§ **What you should do**
Below are entries; repeat exactly, and nothing else, the lines from the one holding "left hip: (17, 166, 8)" through the one holding "right wrist: (204, 457, -18)", inclusive. Leave the pictures out.

§ **Data listing**

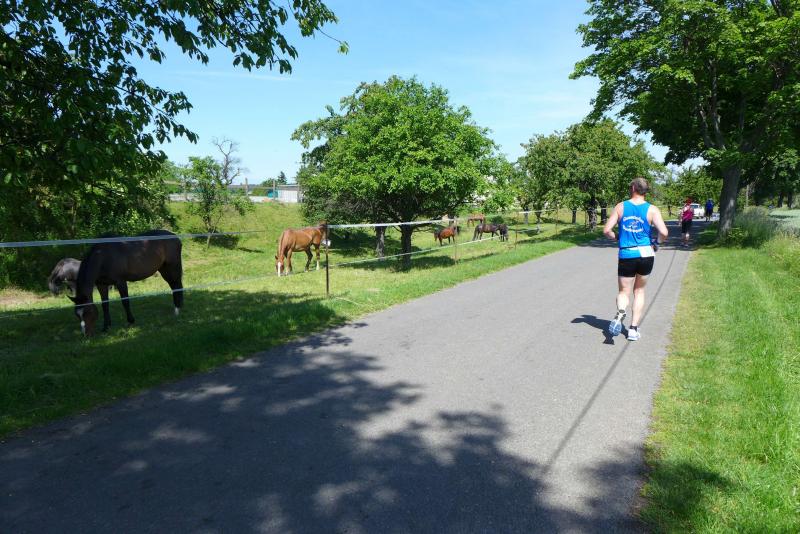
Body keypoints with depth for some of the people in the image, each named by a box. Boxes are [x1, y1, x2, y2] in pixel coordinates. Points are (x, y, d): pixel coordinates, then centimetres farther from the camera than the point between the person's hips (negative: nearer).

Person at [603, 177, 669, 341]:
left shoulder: (620, 207, -1)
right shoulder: (652, 209, -3)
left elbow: (607, 230, -6)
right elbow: (664, 233, -13)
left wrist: (616, 237, 14)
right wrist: (657, 242, 9)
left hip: (626, 256, -1)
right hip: (646, 255, 1)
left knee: (624, 292, 11)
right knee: (639, 291, 18)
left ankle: (620, 313, -24)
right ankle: (633, 329, 15)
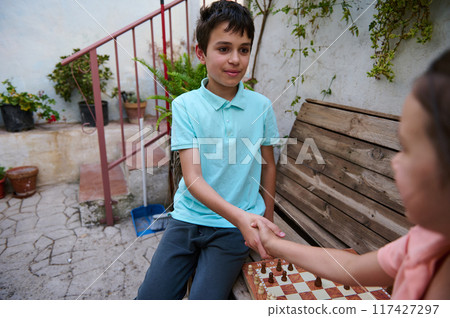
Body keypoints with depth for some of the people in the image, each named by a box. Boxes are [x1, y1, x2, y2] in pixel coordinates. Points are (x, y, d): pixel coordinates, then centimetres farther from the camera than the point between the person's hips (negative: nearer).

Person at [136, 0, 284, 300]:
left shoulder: (261, 105, -2)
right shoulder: (185, 105, -7)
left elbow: (268, 165, 10)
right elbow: (193, 178, -15)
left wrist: (266, 220, 13)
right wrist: (239, 215, -28)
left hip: (234, 229, 0)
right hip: (189, 217, 1)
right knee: (150, 297, -1)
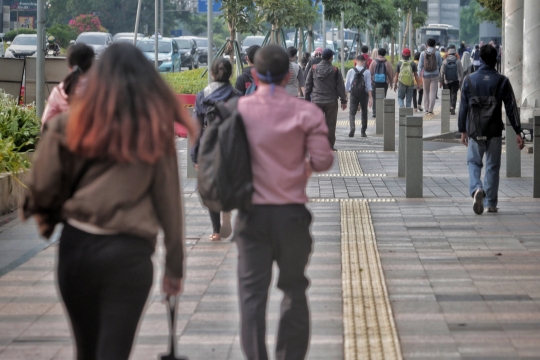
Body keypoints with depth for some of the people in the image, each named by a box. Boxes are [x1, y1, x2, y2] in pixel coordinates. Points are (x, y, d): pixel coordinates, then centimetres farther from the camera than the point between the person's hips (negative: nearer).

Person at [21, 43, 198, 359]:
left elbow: (43, 187, -3)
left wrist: (49, 218, 18)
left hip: (76, 246, 2)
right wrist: (175, 265, 9)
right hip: (129, 252, -2)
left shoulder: (74, 123, 2)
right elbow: (169, 202, 2)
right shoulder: (156, 131, 2)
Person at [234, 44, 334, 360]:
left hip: (252, 213, 0)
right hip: (292, 214, 0)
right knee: (294, 289, 14)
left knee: (252, 292, 2)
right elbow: (322, 160, -9)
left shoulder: (239, 109, -3)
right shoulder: (306, 112, -6)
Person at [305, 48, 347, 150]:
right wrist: (343, 101, 7)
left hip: (316, 101, 2)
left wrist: (307, 99, 15)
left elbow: (308, 85, 8)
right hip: (331, 102, -2)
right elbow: (340, 87, -1)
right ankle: (330, 146, 5)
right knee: (331, 125, 4)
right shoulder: (335, 70, -4)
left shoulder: (313, 69, 3)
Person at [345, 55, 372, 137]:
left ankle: (352, 126, -29)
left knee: (352, 112, -1)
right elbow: (369, 86, -7)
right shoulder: (367, 72, -5)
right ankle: (363, 132, 19)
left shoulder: (351, 71, -2)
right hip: (364, 93, 0)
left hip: (353, 93, 0)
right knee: (364, 112, 15)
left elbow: (347, 85, 2)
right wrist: (370, 97, -5)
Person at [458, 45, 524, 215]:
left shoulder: (469, 80, -2)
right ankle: (490, 203, 12)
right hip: (494, 131, 0)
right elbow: (511, 107, -4)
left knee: (474, 162, 11)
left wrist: (463, 130, 11)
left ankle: (476, 189, -18)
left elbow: (463, 107, 2)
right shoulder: (502, 81, -4)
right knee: (492, 166, 9)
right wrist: (518, 132, 0)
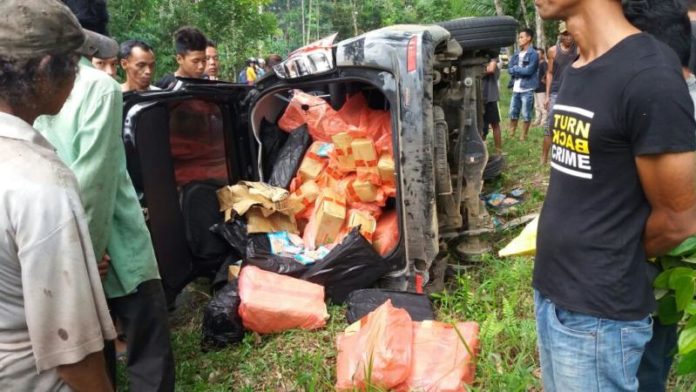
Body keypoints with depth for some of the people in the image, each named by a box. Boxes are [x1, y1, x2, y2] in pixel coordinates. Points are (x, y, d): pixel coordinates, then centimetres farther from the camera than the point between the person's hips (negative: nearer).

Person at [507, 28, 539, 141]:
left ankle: (523, 136, 10)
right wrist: (521, 70, -11)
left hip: (527, 89, -6)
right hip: (516, 88, 6)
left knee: (526, 115, 1)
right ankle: (511, 134, 22)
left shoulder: (533, 54, -6)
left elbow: (529, 70, -15)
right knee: (513, 113, 10)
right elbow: (509, 69, 4)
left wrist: (516, 69, -4)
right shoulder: (516, 54, 13)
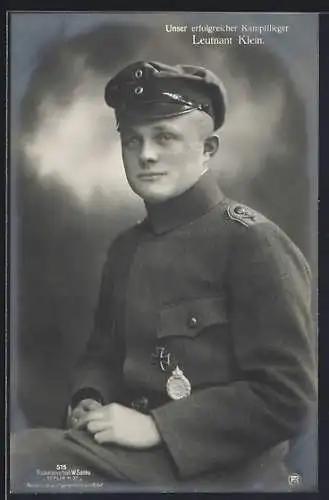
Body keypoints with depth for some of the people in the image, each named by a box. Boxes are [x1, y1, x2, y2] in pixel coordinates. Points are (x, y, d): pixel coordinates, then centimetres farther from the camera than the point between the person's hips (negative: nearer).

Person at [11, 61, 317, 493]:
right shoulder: (125, 248, 11)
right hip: (130, 449, 6)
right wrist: (90, 402, -1)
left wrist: (156, 425, -17)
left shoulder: (255, 243, -11)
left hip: (223, 470, -6)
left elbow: (286, 397, -16)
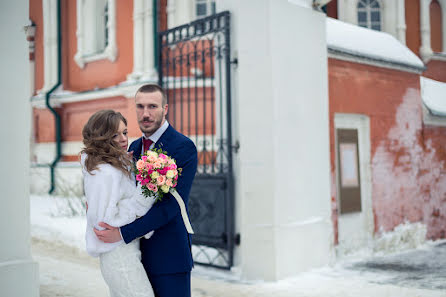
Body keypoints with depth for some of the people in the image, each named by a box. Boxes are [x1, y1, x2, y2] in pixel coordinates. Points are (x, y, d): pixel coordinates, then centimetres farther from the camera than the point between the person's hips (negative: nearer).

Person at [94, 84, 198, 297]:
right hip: (139, 253, 7)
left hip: (169, 254, -6)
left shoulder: (184, 147, -13)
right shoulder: (135, 147, 11)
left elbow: (171, 204, -21)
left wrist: (123, 233, -22)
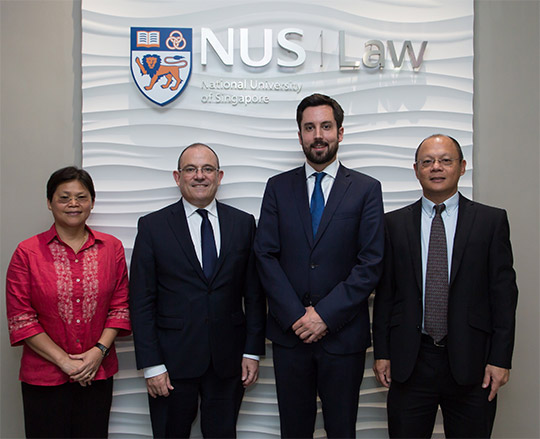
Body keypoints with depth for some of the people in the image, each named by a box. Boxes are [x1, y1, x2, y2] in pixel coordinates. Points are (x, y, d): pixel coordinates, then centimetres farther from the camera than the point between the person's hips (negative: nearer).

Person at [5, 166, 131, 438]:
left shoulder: (111, 248, 2)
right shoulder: (27, 252, -4)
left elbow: (120, 305, 3)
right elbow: (20, 318, -5)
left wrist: (99, 350, -9)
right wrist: (63, 360, -10)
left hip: (98, 374, 2)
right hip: (44, 376, -1)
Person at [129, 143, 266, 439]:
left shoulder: (243, 223, 4)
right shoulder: (152, 226, -2)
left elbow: (254, 293, 5)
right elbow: (141, 302, -4)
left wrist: (253, 351, 1)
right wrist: (151, 365, -8)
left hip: (228, 360, 2)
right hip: (173, 361, -1)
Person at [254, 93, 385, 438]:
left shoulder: (366, 189, 0)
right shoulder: (278, 187, 6)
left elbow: (371, 263, -6)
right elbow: (266, 256, -1)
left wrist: (326, 314, -13)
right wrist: (295, 316, -10)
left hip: (343, 334, -1)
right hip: (289, 332, 2)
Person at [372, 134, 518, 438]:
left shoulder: (492, 221, 2)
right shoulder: (395, 223, 5)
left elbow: (504, 292, 0)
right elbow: (385, 292, 5)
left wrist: (500, 359, -5)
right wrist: (382, 352, 2)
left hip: (470, 361, 0)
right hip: (409, 361, 1)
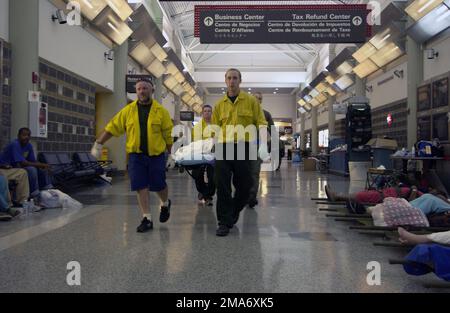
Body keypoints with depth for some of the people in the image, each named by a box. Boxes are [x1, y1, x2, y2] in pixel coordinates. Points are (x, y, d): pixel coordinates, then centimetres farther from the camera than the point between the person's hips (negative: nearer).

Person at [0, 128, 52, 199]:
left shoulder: (29, 146, 1)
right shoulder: (15, 145, -23)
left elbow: (33, 161, 3)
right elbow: (22, 163, -29)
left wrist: (43, 166, -18)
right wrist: (41, 164, -25)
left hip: (17, 166, 8)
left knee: (42, 169, -1)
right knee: (31, 169, -29)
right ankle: (35, 196, -25)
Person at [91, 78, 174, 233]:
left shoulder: (161, 111, -1)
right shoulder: (128, 110, 4)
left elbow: (168, 134, 1)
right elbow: (112, 127, 7)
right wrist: (98, 144, 4)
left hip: (156, 155, -2)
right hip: (136, 155, 2)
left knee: (159, 185, 4)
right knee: (141, 187, 0)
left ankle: (165, 204, 37)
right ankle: (147, 219, 11)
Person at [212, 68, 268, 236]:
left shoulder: (251, 101, 5)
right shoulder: (219, 104, 11)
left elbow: (261, 123, 1)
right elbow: (215, 129, 13)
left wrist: (263, 144, -11)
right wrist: (213, 148, 5)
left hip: (244, 148, -1)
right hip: (223, 147, 1)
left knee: (244, 185, 7)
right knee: (222, 185, -3)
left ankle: (233, 213, 33)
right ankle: (224, 222, 6)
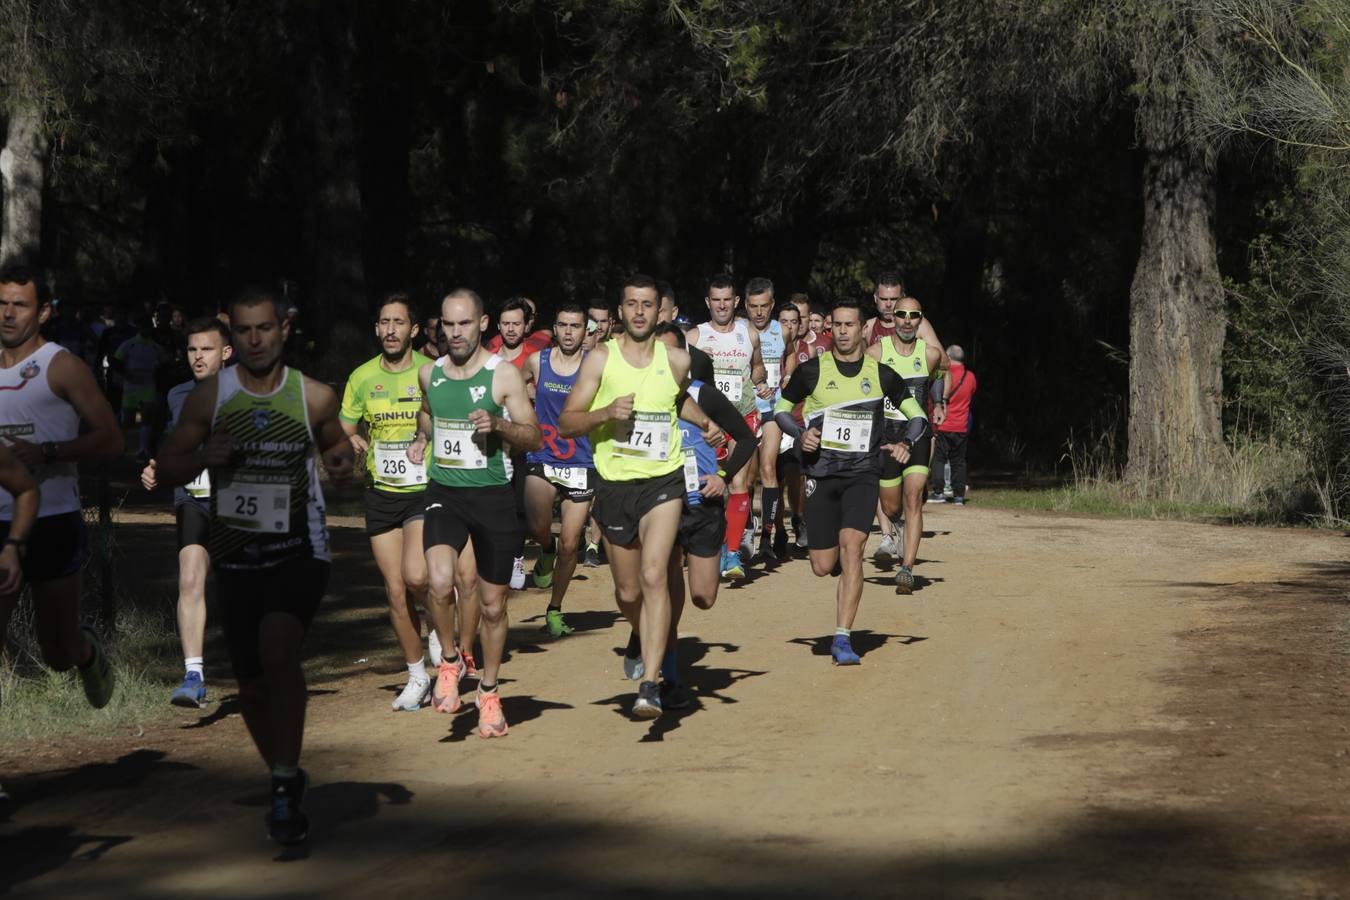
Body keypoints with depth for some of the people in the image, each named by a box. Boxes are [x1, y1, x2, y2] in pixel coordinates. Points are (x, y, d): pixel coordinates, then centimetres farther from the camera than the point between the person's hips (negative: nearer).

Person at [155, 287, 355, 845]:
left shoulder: (316, 397, -3)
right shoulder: (209, 396, -2)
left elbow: (337, 452, 13)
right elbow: (165, 471, 3)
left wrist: (343, 467, -10)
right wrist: (204, 457, -18)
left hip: (299, 550, -3)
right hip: (236, 555, 3)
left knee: (278, 649, -29)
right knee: (251, 683, 10)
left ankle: (285, 784, -22)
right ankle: (285, 782, 35)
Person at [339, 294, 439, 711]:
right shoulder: (362, 377, 4)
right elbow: (344, 430, 14)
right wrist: (352, 442, -7)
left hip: (425, 489, -3)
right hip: (381, 493, 3)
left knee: (415, 576, -22)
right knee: (395, 591, 4)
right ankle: (417, 677, 18)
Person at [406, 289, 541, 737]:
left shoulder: (504, 374, -6)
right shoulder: (429, 374, 6)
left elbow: (534, 437, -5)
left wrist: (498, 424, -22)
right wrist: (421, 438, 9)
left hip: (493, 495, -2)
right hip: (444, 493, 2)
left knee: (492, 605, 7)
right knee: (440, 582, -25)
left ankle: (489, 692, 28)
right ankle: (450, 659, 1)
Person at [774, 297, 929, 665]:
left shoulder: (881, 375, 2)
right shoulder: (812, 370, 0)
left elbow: (919, 417, 12)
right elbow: (781, 408, 12)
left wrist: (905, 443, -7)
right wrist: (801, 434, -7)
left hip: (862, 473, -1)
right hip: (821, 473, 1)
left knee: (851, 546, -21)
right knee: (823, 566, 1)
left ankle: (842, 639, -19)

§ **Your solution**
left hip: (17, 166, 8)
left knee: (42, 169, -1)
right knee: (31, 169, -29)
right ankle: (35, 196, -25)
Person at [91, 78, 174, 233]:
left shoulder: (161, 111, -1)
right shoulder: (128, 110, 4)
left elbow: (168, 134, 1)
right elbow: (112, 127, 7)
right wrist: (98, 144, 4)
left hip: (156, 155, -2)
right hip: (136, 155, 2)
left knee: (159, 185, 4)
right knee: (141, 187, 0)
left ankle: (165, 204, 37)
right ankle: (147, 219, 11)
Person at [212, 68, 268, 236]:
left shoulder: (251, 101, 5)
right shoulder: (219, 104, 11)
left elbow: (261, 123, 1)
right elbow: (215, 129, 13)
left wrist: (263, 144, -11)
right wrist: (213, 148, 5)
left hip: (244, 148, -1)
right hip: (223, 147, 1)
left knee: (244, 185, 7)
right knee: (222, 185, -3)
left ankle: (233, 213, 33)
right ankle: (224, 222, 6)
Body keypoints with depth for some of the people in the image, each named by a box. Boxes are [x1, y1, x2, y2] in pixel coordinates. Points are (x, y, d): pixel coordinates, then centimetres farther from the camera than the point between the person's hips (negative: nearer).

Person at [155, 287, 355, 845]:
left shoulder: (316, 397, -3)
right shoulder: (209, 396, -2)
left elbow: (337, 452, 13)
right elbow: (165, 471, 3)
left wrist: (343, 467, -10)
right wrist: (204, 457, -18)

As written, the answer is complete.